#### [EXERCISE BRIEF]
In the material below, how many lines contain the string "middle"? Reply with the number only.

..........

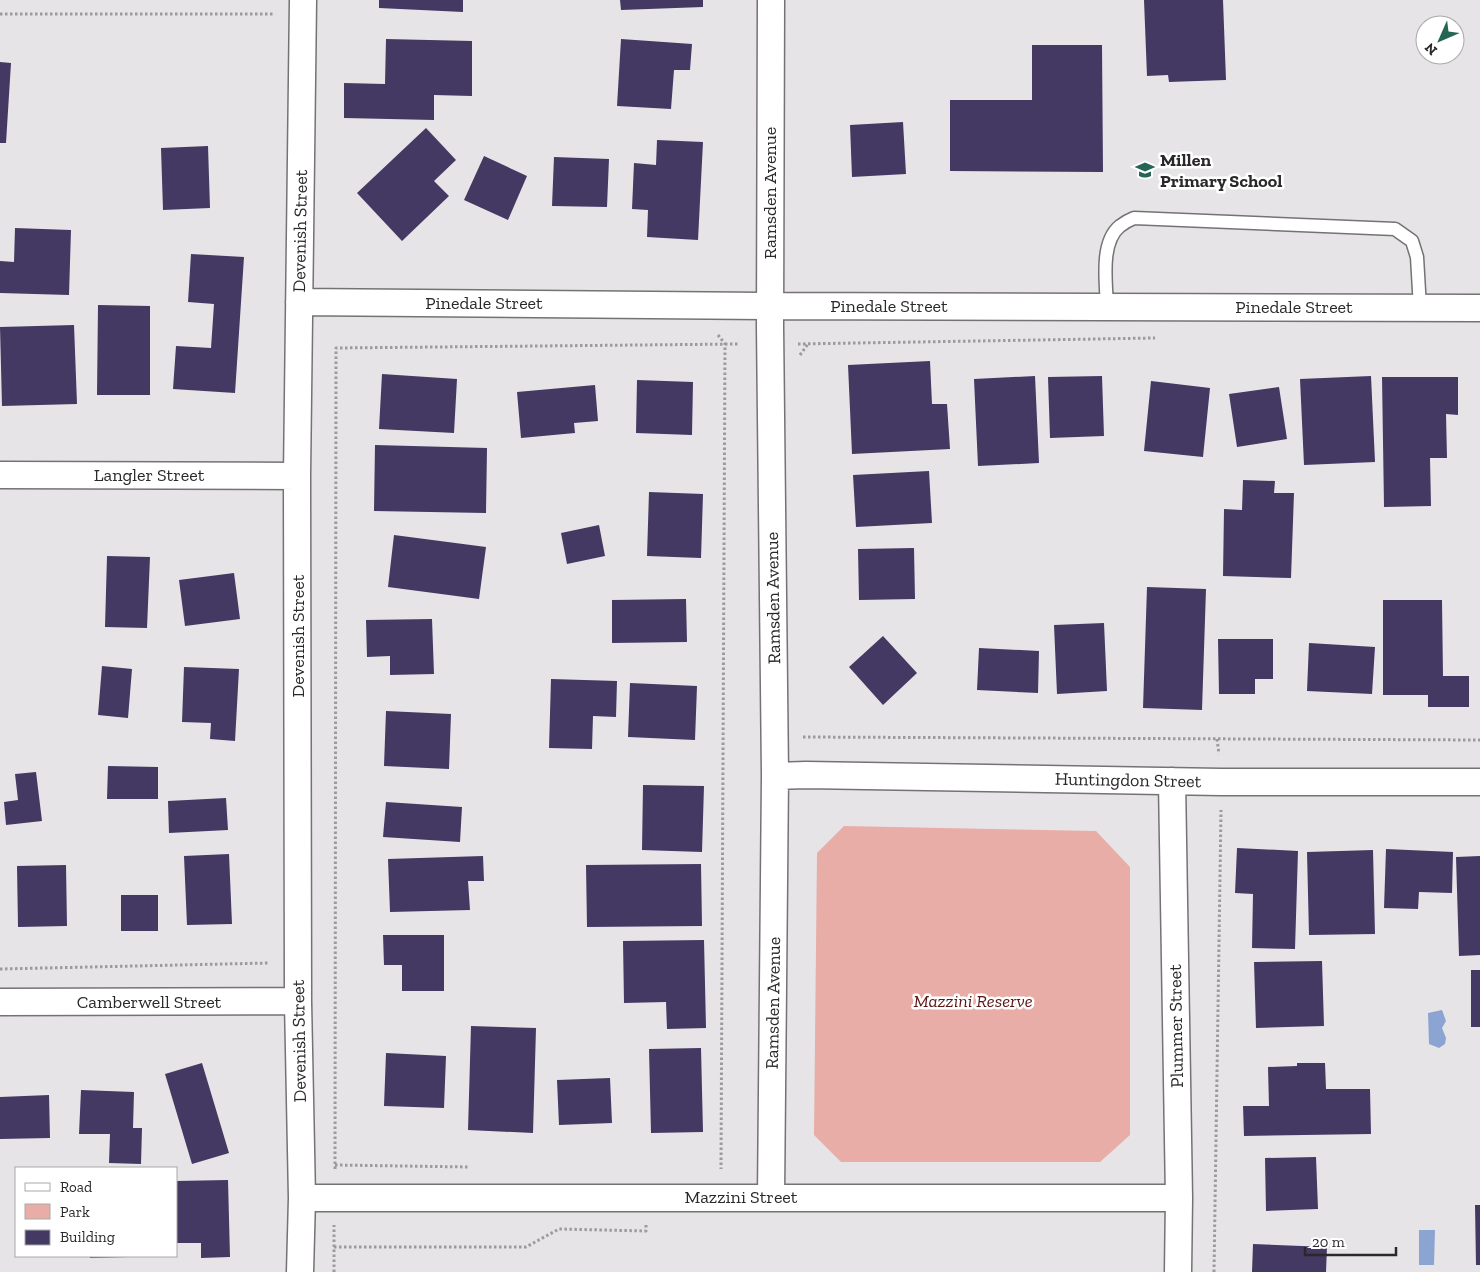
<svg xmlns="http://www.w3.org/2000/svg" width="1480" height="1272" font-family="'Zilla Slab',serif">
	<rect width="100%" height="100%" fill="#e7e4e7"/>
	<path fill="#e9ada7" d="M844,826L1096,831L1130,867V1135L1100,1162H841L814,1135L817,853Z"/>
	<path fill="#8ca4d1" d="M1442,1010L1446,1021L1442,1028L1446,1038L1445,1044L1439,1048L1429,1044L1428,1013Z
		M1419,1230H1435L1434,1265H1419Z"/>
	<path fill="#433963" d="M379,0H463V12L379,8Z
		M620,0H703V7L621,10Z
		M1144,0H1223L1226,80L1169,82L1168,75L1147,76Z
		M386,39L472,41V96L434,95V120L344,118V83L385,84Z
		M621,39L692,44L690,70H674L671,109L617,106Z
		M1032,45H1102L1103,172L950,171V100H1032Z
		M0,62L11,63L6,143H0Z
		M903,122L906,174L852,177L850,125Z
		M426,128L456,160L434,181L449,196L402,241L357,193Z
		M657,140L703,142L698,240L647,237L648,210L632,209L634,163L656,165Z
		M208,146L210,208L163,210L161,148Z
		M484,156L527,176L508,220L464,200Z
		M554,157L609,159L607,207L552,206Z
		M15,228L71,230L69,295L0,293V261L14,262Z
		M191,254L244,257L235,393L173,389L176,346L211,348L214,304L188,302Z
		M98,305L150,306V395H97Z
		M74,325L77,404L2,406L0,327Z
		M930,361L932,404H947L950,449L852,454L848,365Z
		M382,374L457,379L454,433L379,429Z
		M1035,376L1039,463L978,466L974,379Z
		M1102,376L1104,436L1050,438L1048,377Z
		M1371,376L1375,462L1304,465L1300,379Z
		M1382,377H1458V415L1446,414L1447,458H1430L1431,506L1384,507Z
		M637,380L693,382L692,435L636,433Z
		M1151,381L1210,388L1203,457L1144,451Z
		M595,385L598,421L574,423L575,433L521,438L517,392Z
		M1279,387L1287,439L1237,447L1229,394Z
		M375,445L487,448L486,513L374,511Z
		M929,471L932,523L856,527L853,475Z
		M1243,480L1275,481L1274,493H1294L1291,578L1223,576L1224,509L1242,510Z
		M649,492L703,494L701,558L647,556Z
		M599,525L605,556L567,564L561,533Z
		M394,535L486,547L479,599L388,587Z
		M914,548L915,599L859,600L858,549Z
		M107,556L150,557L147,628L105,627Z
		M234,573L240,619L185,626L179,580Z
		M1147,587L1206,589L1202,710L1143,708Z
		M686,599L687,642L612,643V600Z
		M1383,600H1442L1443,676H1469V707H1428V695H1383Z
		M432,619L434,674L390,675V656L367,657L366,620Z
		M1104,623L1107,691L1057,694L1054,625Z
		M883,636L917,673L883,705L849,667Z
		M1218,639H1273V679H1255V694H1219Z
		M1309,643L1375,647L1372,694L1307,691Z
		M979,648L1039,651L1038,693L977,690Z
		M102,666L132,669L128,718L98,715Z
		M184,667L239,669L235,741L210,739L211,723L182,722Z
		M551,679L617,681L616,717L593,716L592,749L549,748Z
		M630,683L697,686L695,740L628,737Z
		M386,711L451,714L449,769L384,766Z
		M108,766L158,767V799H107Z
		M36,772L42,821L6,825L4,802L18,800L15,774Z
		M643,785L704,786L702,852L642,850Z
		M226,798L228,830L169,833L168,801Z
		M386,802L462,807L460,842L383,837Z
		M1237,848L1298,851L1295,949L1252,948L1253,894L1235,893Z
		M1386,849L1453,852L1452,893L1419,892L1418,909L1384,908Z
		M1373,850L1375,934L1309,935L1307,852Z
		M229,854L232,924L187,925L184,856Z
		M483,856L484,881H468L470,910L390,912L388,859Z
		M1480,856V955L1459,956L1456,857Z
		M701,864L702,926L587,927L586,865Z
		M66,865L67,926L18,927L17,866Z
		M121,895H158V931H121Z
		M383,935H444V991H402V965H384Z
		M704,940L706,1028L667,1029L666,1002L624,1003L623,941Z
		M1322,961L1324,1026L1256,1028L1254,962Z
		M1471,970H1480V1027H1471Z
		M471,1026L536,1028L533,1133L468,1130Z
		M701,1048L703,1132L651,1133L649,1049Z
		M386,1053L446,1056L444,1108L384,1106Z
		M202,1063L229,1153L192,1164L165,1074Z
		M1297,1063H1325L1326,1089H1370L1371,1134L1244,1136L1243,1106H1269L1268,1067L1297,1066Z
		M610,1078L612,1123L559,1125L557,1080Z
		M81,1090L134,1092L133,1128H142L141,1164L109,1163L110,1134H79Z
		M49,1095L50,1138L0,1139V1097Z
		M1316,1157L1318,1209L1266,1211L1265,1158Z
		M228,1180L230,1257L201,1258V1243H176V1181Z
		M1475,1205H1480V1265H1476Z
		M1253,1244L1327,1247L1326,1272H1252Z
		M90,1256H128V1257L90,1258Z"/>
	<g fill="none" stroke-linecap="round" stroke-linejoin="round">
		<g stroke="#757275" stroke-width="15">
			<path id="service" d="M1107,306C1106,282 1100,242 1120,226C1124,223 1129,220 1134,218L1395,229L1412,241L1417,257L1420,308"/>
		</g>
		<g stroke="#757275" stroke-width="29">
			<path id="minor" d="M299,302L770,306L1480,308
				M0,475L297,476
				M775,776L806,775L1221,782H1480
				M1172,781L1179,1198L1178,1272
				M0,1002L298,1001
				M771,1197L775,776L770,326L771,0
				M302,1198H1179
				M300,1272L302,1198L298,1001L297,476L303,0"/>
		</g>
		<path stroke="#9c9a9c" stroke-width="3" stroke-dasharray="2.5 2.5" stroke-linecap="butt" d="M0,14H275
			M718,335L725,344L721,1169
			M798,344L1155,338
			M800,355L808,344
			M803,737L1480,740
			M1217,739L1219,754
			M0,969L269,963
			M335,1165L469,1167
			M335,1169L336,348L740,344
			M334,1247H526L559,1229L646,1231V1225
			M334,1272V1225
			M1214,1272L1221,810"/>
		<use href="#service" stroke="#fff" stroke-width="12"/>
		<use href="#minor" stroke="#fff" stroke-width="26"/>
	</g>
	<defs>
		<g id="school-bare" transform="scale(1.5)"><path d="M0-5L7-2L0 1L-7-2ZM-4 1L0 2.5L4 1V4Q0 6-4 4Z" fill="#256553" stroke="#fff" stroke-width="2.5" paint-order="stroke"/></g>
	</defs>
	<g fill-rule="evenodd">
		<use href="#school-bare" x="1145" y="170"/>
	</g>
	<g text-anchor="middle" stroke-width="5" stroke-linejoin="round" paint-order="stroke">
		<g font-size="18" font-weight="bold" fill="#2a292a" stroke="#fff" text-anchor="start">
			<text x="1160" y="166">Millen<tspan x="1160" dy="21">Primary School</tspan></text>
		</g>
		<g font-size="18" fill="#2a292a" stroke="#fff">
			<text transform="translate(770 193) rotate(-90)" y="6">Ramsden Avenue</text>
			<text transform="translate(300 231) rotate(-89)" y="6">Devenish Street</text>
			<text x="484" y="309">Pinedale Street</text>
			<text x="889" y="312">Pinedale Street</text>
			<text x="1294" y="313">Pinedale Street</text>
			<text x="149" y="481">Langler Street</text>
			<text transform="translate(773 598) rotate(-91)" y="6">Ramsden Avenue</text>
			<text transform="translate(298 636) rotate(-90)" y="6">Devenish Street</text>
			<text transform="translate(1128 780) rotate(1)" y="6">Huntingdon Street</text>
			<text x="149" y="1008">Camberwell Street</text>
			<text transform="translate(773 1003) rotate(-89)" y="6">Ramsden Avenue</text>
			<text transform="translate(1176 1026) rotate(-91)" y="6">Plummer Street</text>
			<text transform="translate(299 1041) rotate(-91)" y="6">Devenish Street</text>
			<text x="741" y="1203">Mazzini Street</text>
		</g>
		<g font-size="18" font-style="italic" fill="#5b1515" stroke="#fff">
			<text x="973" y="1007">Mazzini Reserve</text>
		</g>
	</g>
	<rect x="15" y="1167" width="162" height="90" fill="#ffffff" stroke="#aaa9aa"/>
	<rect x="25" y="1183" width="25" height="8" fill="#ffffff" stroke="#aaa9aa"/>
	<text x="60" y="1192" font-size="15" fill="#2a292a">Road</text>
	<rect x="25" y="1204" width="25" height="15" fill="#e9ada7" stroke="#aaa9aa"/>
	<text x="60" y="1217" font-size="15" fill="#2a292a">Park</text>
	<rect x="25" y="1230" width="25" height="15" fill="#433963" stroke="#aaa9aa"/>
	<text x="60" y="1242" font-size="15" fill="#2a292a">Building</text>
	<g transform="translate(1440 40) rotate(225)"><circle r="24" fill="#ffffff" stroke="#aaa9aa"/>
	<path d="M0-4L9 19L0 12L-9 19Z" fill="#256553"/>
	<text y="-8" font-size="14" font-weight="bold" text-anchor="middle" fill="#2a292a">N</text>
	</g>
	<path d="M1305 1247v8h91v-8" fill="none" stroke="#2a292a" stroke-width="2.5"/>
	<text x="1312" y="1247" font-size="15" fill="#2a292a" stroke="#ffffff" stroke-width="4" paint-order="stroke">20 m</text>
</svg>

..........

#### [RESPONSE TO THIS TASK]
2